Multiprocessor Scheduling Using Parallel Genetic Algorithm
Tasks scheduling is the most challenging problem in the parallel computing. Hence, the inappropriate scheduling will reduce or even abort the utilization of the true potential of the parallelization. Genetic algorithm (GA) has been successfully applied to solve the scheduling problem. The fitness evaluation is the most time consuming GA operation for the CPU time, which affect the GA performance. The proposed synchronous master-slave algorithm outperforms the sequential algorithm in case of complex and high number of generations problem.
💡 Research Summary
The paper addresses the well‑known difficulty of efficiently scheduling tasks on multiprocessor systems, a problem that becomes especially acute when the number of tasks, processors, or generations in a genetic algorithm (GA) grows large. The authors observe that, in a conventional GA applied to scheduling, the fitness evaluation step—calculating the makespan for each individual chromosome—is by far the most computationally expensive operation, often accounting for more than 70 % of total runtime. To mitigate this bottleneck, they propose a synchronous master‑slave parallel GA architecture that distributes the fitness evaluation across multiple slave nodes while keeping the evolutionary operators (selection, crossover, mutation) on a single master node.
The chromosome representation encodes a mapping of tasks to processors as a permutation of task identifiers combined with a bitmap indicating processor assignment. Standard permutation‑based crossover (order crossover) and simple swap mutation are employed to maintain diversity. The fitness function is defined as the makespan, i.e., the time at which the last task finishes, which requires a full simulation of task execution on all processors for each chromosome.
In the parallel scheme, the master maintains the entire population and, at the beginning of each generation, partitions the set of individuals into roughly equal batches that are sent to the slaves. Each slave independently simulates its assigned chromosomes, computes the makespan values, and returns only these scalar fitness scores to the master. After all slaves have reported, the master performs selection (typically tournament or roulette‑wheel), applies crossover and mutation, and creates the next generation. Because the algorithm is synchronous, the master waits for every slave to finish before proceeding, ensuring deterministic behavior and simplifying result verification.

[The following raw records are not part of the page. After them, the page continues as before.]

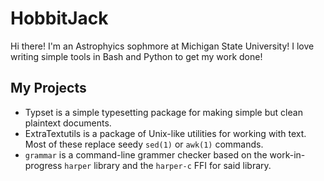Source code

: # HobbitJack
Hi there! I'm an Astrophyics sophmore at Michigan State University!
I love writing simple tools in Bash and Python to get my work done!

## My Projects
- Typset is a simple typesetting package for making simple but clean plaintext documents.
- ExtraTextutils is a package of Unix-like utilities for working with text. Most of these replace seedy `sed(1)` or `awk(1)` commands.
- `grammar` is a command-line grammer checker based on the work-in-progress `harper` library and the `harper-c` FFI for said library.
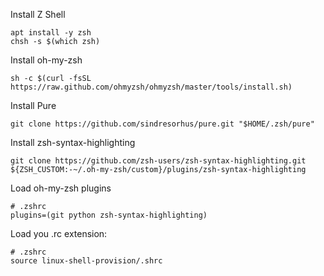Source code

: Install Z Shell

    apt install -y zsh
    chsh -s $(which zsh)

Install oh-my-zsh

    sh -c $(curl -fsSL https://raw.github.com/ohmyzsh/ohmyzsh/master/tools/install.sh)

Install Pure

    git clone https://github.com/sindresorhus/pure.git "$HOME/.zsh/pure"

Install zsh-syntax-highlighting

    git clone https://github.com/zsh-users/zsh-syntax-highlighting.git ${ZSH_CUSTOM:-~/.oh-my-zsh/custom}/plugins/zsh-syntax-highlighting

Load oh-my-zsh plugins

    # .zshrc
    plugins=(git python zsh-syntax-highlighting)

Load you .rc extension:

    # .zshrc
    source linux-shell-provision/.shrc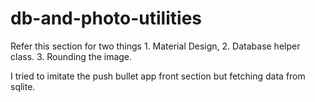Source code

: # db-and-photo-utilities
Refer this section for two things 1. Material Design,  2. Database helper class. 3. Rounding the image.

I tried to imitate the push bullet app front section but fetching data from sqlite.

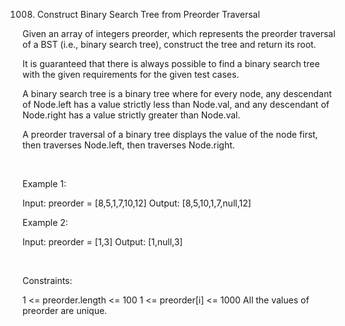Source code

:1008. Construct Binary Search Tree from Preorder Traversal

Given an array of integers preorder, which represents the preorder traversal of a BST (i.e., binary search tree), construct the tree and return its root.

It is guaranteed that there is always possible to find a binary search tree with the given requirements for the given test cases.

A binary search tree is a binary tree where for every node, any descendant of Node.left has a value strictly less than Node.val, and any descendant of Node.right has a value strictly greater than Node.val.

A preorder traversal of a binary tree displays the value of the node first, then traverses Node.left, then traverses Node.right.

 

Example 1:

Input: preorder = [8,5,1,7,10,12]
Output: [8,5,10,1,7,null,12]


Example 2:

Input: preorder = [1,3]
Output: [1,null,3]


 

Constraints:

1 <= preorder.length <= 100
1 <= preorder[i] <= 1000
All the values of preorder are unique.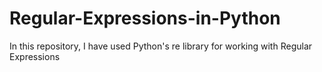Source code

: # Regular-Expressions-in-Python
In this repository, I have used Python's re library for working with Regular Expressions

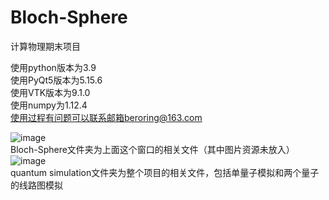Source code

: # Bloch-Sphere
计算物理期末项目

使用python版本为3.9  
使用PyQt5版本为5.15.6  
使用VTK版本为9.1.0  
使用numpy为1.12.4  
使用过程有问题可以联系邮箱beroring@163.com  

![image](https://user-images.githubusercontent.com/92215229/147249032-991a9d5f-8e6f-4245-8e08-9ba04eb916ea.png)  
Bloch-Sphere文件夹为上面这个窗口的相关文件（其中图片资源未放入）  
![image](https://user-images.githubusercontent.com/92215229/147249092-1b7417f2-e9a5-4f25-88f3-8d49d339c1e4.png)  
quantum simulation文件夹为整个项目的相关文件，包括单量子模拟和两个量子的线路图模拟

The experimental methodology varies three main dimensions: (1) the number of tasks (50, 100, 200), (2) the number of processors (4, 8, 16), and (3) the number of generations (100, 500, 1000). For each configuration the authors compare three approaches: (a) a sequential GA running on a single node, (b) the proposed parallel GA with 2, 4, 8, and 16 slaves, and (c) a baseline non‑parallel GA from the literature. Results show a near‑linear reduction in total execution time as the number of slaves increases, with eight or more slaves achieving more than a 60 % speed‑up relative to the sequential version. Importantly, solution quality—measured by the final makespan—remains comparable or slightly better in the parallel case, especially when the number of generations exceeds 500. The authors attribute this improvement to the ability to explore a larger portion of the search space within the same wall‑clock time, thanks to the faster fitness evaluations.
The discussion highlights several strengths of the synchronous master‑slave model: ease of implementation, deterministic outcomes, and straightforward fault tolerance (the master can reassign work if a slave fails). However, the authors acknowledge that in environments with high network latency or heterogeneous slave performance, the waiting time imposed by synchronization can erode the benefits, suggesting that an asynchronous or work‑stealing variant might be more appropriate in such settings. They also note that parallelizing other GA components (e.g., crossover, mutation) could yield additional gains, and they propose future work on hybrid parallelism and adaptive load balancing.
In conclusion, the study demonstrates that offloading the dominant fitness evaluation step to multiple processors yields substantial performance improvements for GA‑based multiprocessor scheduling without sacrificing solution quality. The proposed architecture is particularly well‑suited to clusters or cloud platforms where many relatively inexpensive compute nodes are available, and it offers a practical pathway for scaling evolutionary scheduling methods to the large, complex problem instances encountered in modern high‑performance computing environments.